- [EXTRACT]:
──────

A new indictment unsealed at the Westchester County courthouse alleges only child endangerment against Nicole Diggs and her husband, Oscar Thomas, of Yonkers.

Diggs' 8-year-old daughter, Alayah Savarese, died in 2012. Because of complications at birth, Alayah could not walk, talk or eat and had cerebral palsy and seizures. Prosecutors said Alayah did not receive proper nutrition or medical treatment.

The original indictment, alleging negligent homicide, was dismissed in September because of faulty grand jury testimony, including a detective's suggestion that the girl's $2 million trust fund was a motive in her death. The fund was created when a malpractice lawsuit was settled.

Judge Barbara Zambelli told prosecutors then that they could seek a new indictment. But Assistant District Attorney Audrey Stone said Tuesday that before they went to a second grand jury, "We determined that certain facts had changed. That process led us to the conclusion that the charge of criminally negligent homicide was not an appropriate one."

She did not detail what had changed. The district attorney's office would not comment.

Diggs' lawyer, Arlene Popkin, and Thomas' attorney, Michael Rubin, would not comment outside the courtroom.

──────

- [TASK REQUIREMENTS]: Proceed with the news report on the Yonkers child endangerment case, picking up after its final sentence.

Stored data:
──────

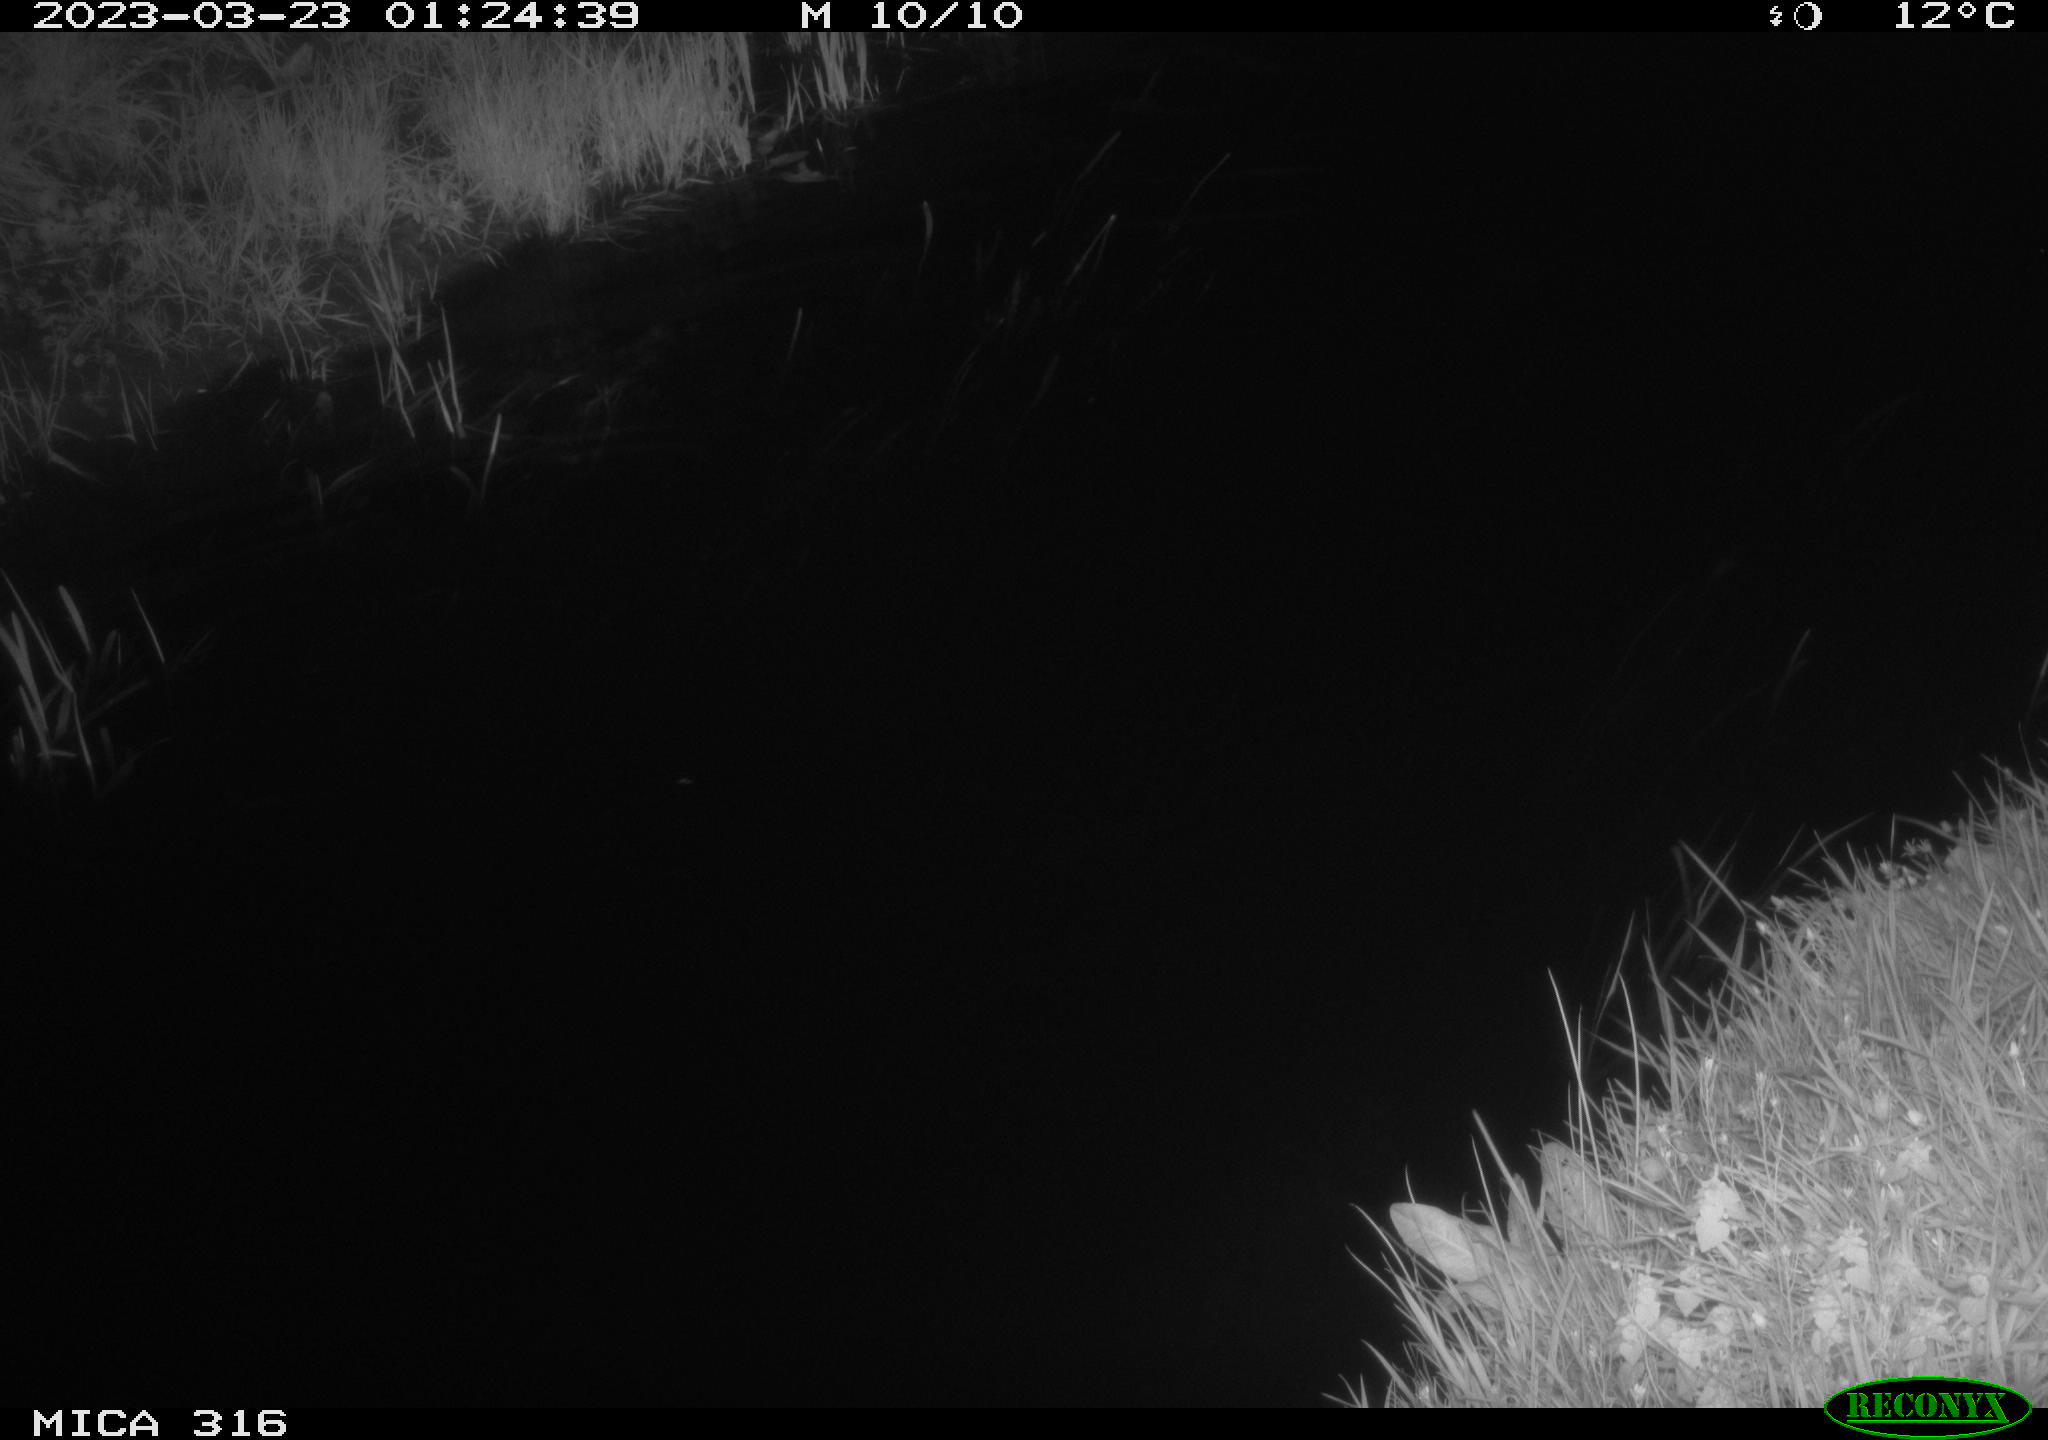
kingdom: Animalia
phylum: Chordata
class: Aves
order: Anseriformes
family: Anatidae
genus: Anas
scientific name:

──────

- [RESPONSE TO THIS TASK]:
Diggs, 32, and Thomas, 29, married after Alayah's death. They each pleaded not guilty to the endangerment charge, which carries a maximum sentence of one year in prison upon conviction. They each would have faced up to four years if convicted of negligent homicide. A court conference was scheduled for Dec. 9.

In support of the previous indictment, prosecutors said the girl was often left unattended and was frequently kept home from school, depriving her of physical and occupational therapy.

They never alleged a motive, but Popkin has said they implied it was the money. Even if convicted of negligent homicide, Diggs would not have been automatically disqualified from inheriting the trust fund because intent was not an element of the crime.